North Korea Just Announced It Won't Run Nuclear Tests & Missile Launches Anymore

Handout/Getty Images News/Getty Images

In a major announcement on Saturday morning local time ahead of his meeting with President Trump, Kim Jong Un reportedly announced that North Korea will stop nuclear tests and missile launches. State media reported that, "From April 21, North Korea will stop nuclear tests and launches of intercontinental ballistic missiles."

This announcement comes less than a week before North and South Korea are expected to meet, on April 27. Committee members of the Worker’s Party of Korea, the ruling party, had reportedly held a meeting the day before. Kim, who has been Supreme Leader of North Korea since 2011 after his father died, is slated to meet South Korea's president, Moon Jae-in, at Panmunjom, a village by the border between both nations, next week. It will be the first time Kim and Moon meet.

North Korea's announcement that it will suspend nuclear tests and missile launches is a huge gesture; Kim had previously vowed to do so while talks between the North and South were underway. The isolated country's nuclear capabilities had deepened the wedge between North and South Korea that started after the countries split following World War II, and caused decades of friction between North Korea and the U.S.

In recent months, however, North and South Korea inched closer to diplomacy, beginning with the North's participation in the Winter Olympics in PyeongChang, South Korea, in Februrary.

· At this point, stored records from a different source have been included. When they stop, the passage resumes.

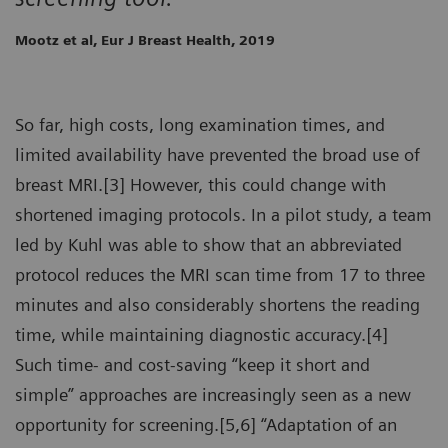
Mootz et al, Eur J Breast Health, 2019
So far, high costs, long examination times, and
limited availability have prevented the broad use of
breast MRI.[3] However, this could change with
shortened imaging protocols. In a pilot study, a team
led by Kuhl was able to show that an abbreviated
protocol reduces the MRI scan time from 17 to three
minutes and also considerably shortens the reading
time, while maintaining diagnostic accuracy.[4]
Such time- and cost-saving “keep it short and
simple” approaches are increasingly seen as a new
opportunity for screening.[5,6] “Adaptation of an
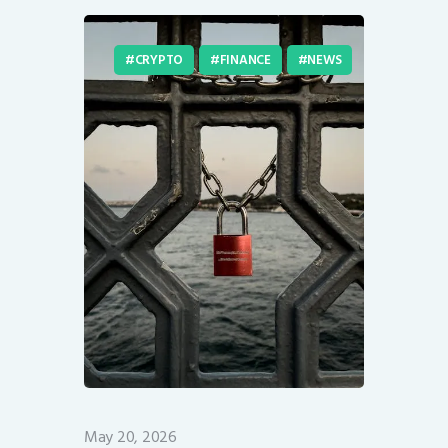
CRYPTO
FINANCE
NEWS
May 20, 2026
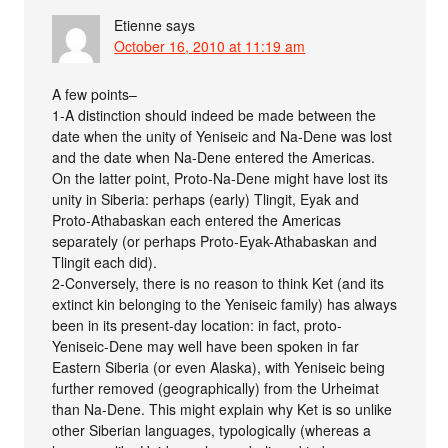
Etienne
says
October 16, 2010 at 11:19 am
A few points–
1-A distinction should indeed be made between the
date when the unity of Yeniseic and Na-Dene was lost
and the date when Na-Dene entered the Americas.
On the latter point, Proto-Na-Dene might have lost its
unity in Siberia: perhaps (early) Tlingit, Eyak and
Proto-Athabaskan each entered the Americas
separately (or perhaps Proto-Eyak-Athabaskan and
Tlingit each did).
2-Conversely, there is no reason to think Ket (and its
extinct kin belonging to the Yeniseic family) has always
been in its present-day location: in fact, proto-
Yeniseic-Dene may well have been spoken in far
Eastern Siberia (or even Alaska), with Yeniseic being
further removed (geographically) from the Urheimat
than Na-Dene. This might explain why Ket is so unlike
other Siberian languages, typologically (whereas a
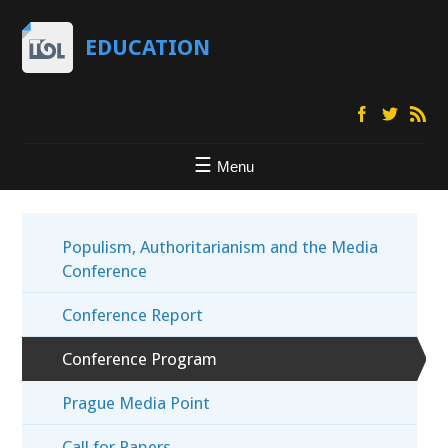
EDUCATION
Menu
Populism, Authoritarianism and the Media
Conference
Conference Report
Conference Program
Prague Media Point
Call for Papers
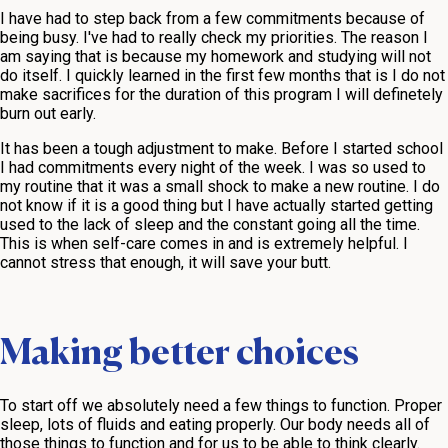
I have had to step back from a few commitments because of
being busy. I've had to really check my priorities. The reason I
am saying that is because my homework and studying will not
do itself. I quickly learned in the first few months that is I do not
make sacrifices for the duration of this program I will definetely
burn out early.
It has been a tough adjustment to make. Before I started school
I had commitments every night of the week. I was so used to
my routine that it was a small shock to make a new routine. I do
not know if it is a good thing but I have actually started getting
used to the lack of sleep and the constant going all the time.
This is when self-care comes in and is extremely helpful. I
cannot stress that enough, it will save your butt.
Making better choices
To start off we absolutely need a few things to function. Proper
sleep, lots of fluids and eating properly. Our body needs all of
those things to function and for us to be able to think clearly.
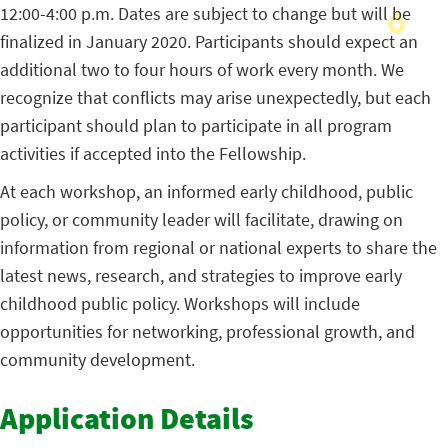
12:00-4:00 p.m. Dates are subject to change but will be
finalized in January 2020. Participants should expect an
additional two to four hours of work every month. We
recognize that conflicts may arise unexpectedly, but each
participant should plan to participate in all program
activities if accepted into the Fellowship.
At each workshop, an informed early childhood, public
policy, or community leader will facilitate, drawing on
information from regional or national experts to share the
latest news, research, and strategies to improve early
childhood public policy. Workshops will include
opportunities for networking, professional growth, and
community development.
Application Details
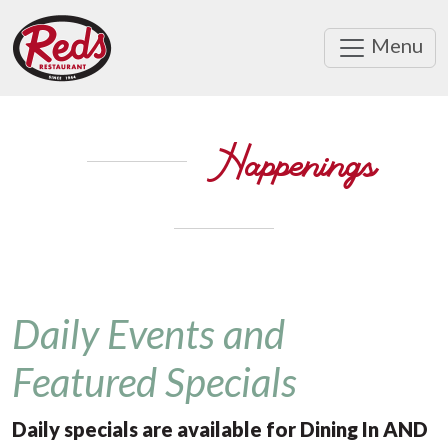
Menu
Happenings
Daily Events and
Featured Specials
Daily specials are available for Dining In AND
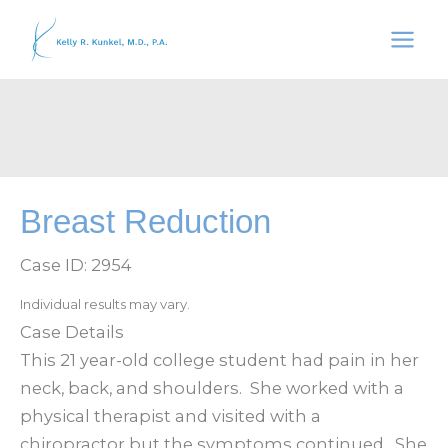
Skip
to
content
Breast Reduction
Case ID: 2954
Individual results may vary.
Case Details
This 21 year-old college student had pain in her
neck, back, and shoulders. She worked with a
physical therapist and visited with a
chiropractor but the symptoms continued. She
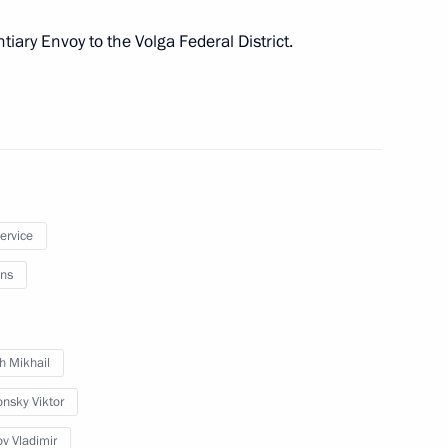
iary Envoy to the Volga Federal District.
er appointing Oleg Morozov
licy Directorate
service
ns
of the Presidential
2
h Mikhail
n
onsky Viktor
ov Vladimir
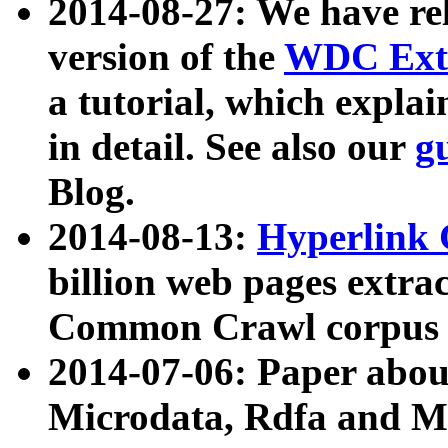
2014-08-27: We have rel
version of the
WDC Extr
a tutorial, which expla
in detail. See also our
g
Blog.
2014-08-13:
Hyperlink 
billion web pages extra
Common Crawl corpus a
2014-07-06: Paper ab
Microdata, Rdfa and Mi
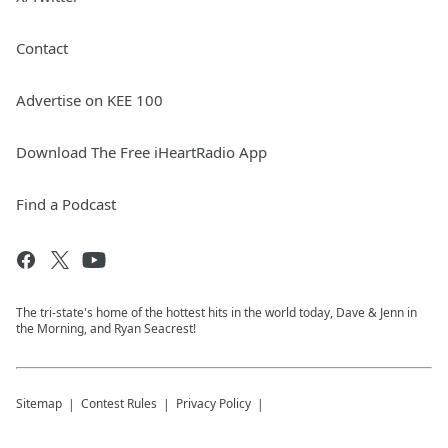
Contact
Advertise on KEE 100
Download The Free iHeartRadio App
Find a Podcast
The tri-state's home of the hottest hits in the world today, Dave & Jenn in
the Morning, and Ryan Seacrest!
Sitemap
Contest Rules
Privacy Policy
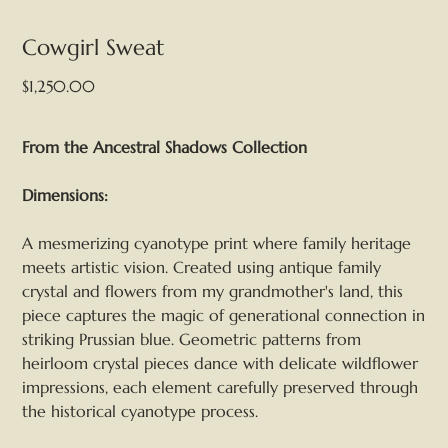
Cowgirl Sweat
Price
$1,250.00
From the Ancestral Shadows Collection
Dimensions:
A mesmerizing cyanotype print where family heritage
meets artistic vision. Created using antique family
crystal and flowers from my grandmother's land, this
piece captures the magic of generational connection in
striking Prussian blue. Geometric patterns from
heirloom crystal pieces dance with delicate wildflower
impressions, each element carefully preserved through
the historical cyanotype process.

Tomohiro Ohsumi/Getty Images News/Getty Images

The apparent improvement in relations between the Koreas has also brought the hermit kingdom slightly closer to diplomacy with the U.S. government. Kim also offered to meet with President Trump, and while no specific date has been set for the meeting, Trump readily accepted the offer. They're expected to talk sometime in May, and many have floated Mongolia as a location for the meeting.

Shortly after reports about the announcement went live, President Trump tweeted, "North Korea has agreed to suspend all Nuclear Tests and close up a major test site. This is very good news for North Korea and the World - big progress! Look forward to our Summit." Many others cheered the announcement and lauded Trump's diplomatic efforts.

Daryl G. Kimball, the executive director of the Arms Control Association, told The Washington Post that suspending nuclear testing is a big deal. "North Korea’s pledge to close down its nuclear weapons testing site is a very significant pledge toward denuclearization," Kimball said.

But not everyone was quick to applaud North Korea for its move to stop nuclear testing. Vipin Narang, an associate professor of political science at MIT, tweeted after the announcement:

They have reached a point in their development cycle/testing sequence that this is probably technologically true. In fact they told us in November already that they had reached completion of their nuclear deterrent.

Ankit Panda, a senior fellow at Federation of American Scientists who has written about North Korea's nuclear weapons before, also noted on Twitter that North Korea is closing its nuclear test site because it "feels it has conducted sufficient testing and is happy with its weapons. That's important context here."

Suspending nuclear tests and missile launches, and closing a nuclear test site, however, does not amount to denuclearization. North Korea still possesses nuclear weapons, some that it has claimed can someday reach the U.S.

While it's unclear if North Korea intends to remove its nuclear weapons completely, this announcement does signal, at the very least, that Kim is intent on forging ahead with diplomatic efforts. Discussing denuclearization, perhaps, could come somewhere down the line.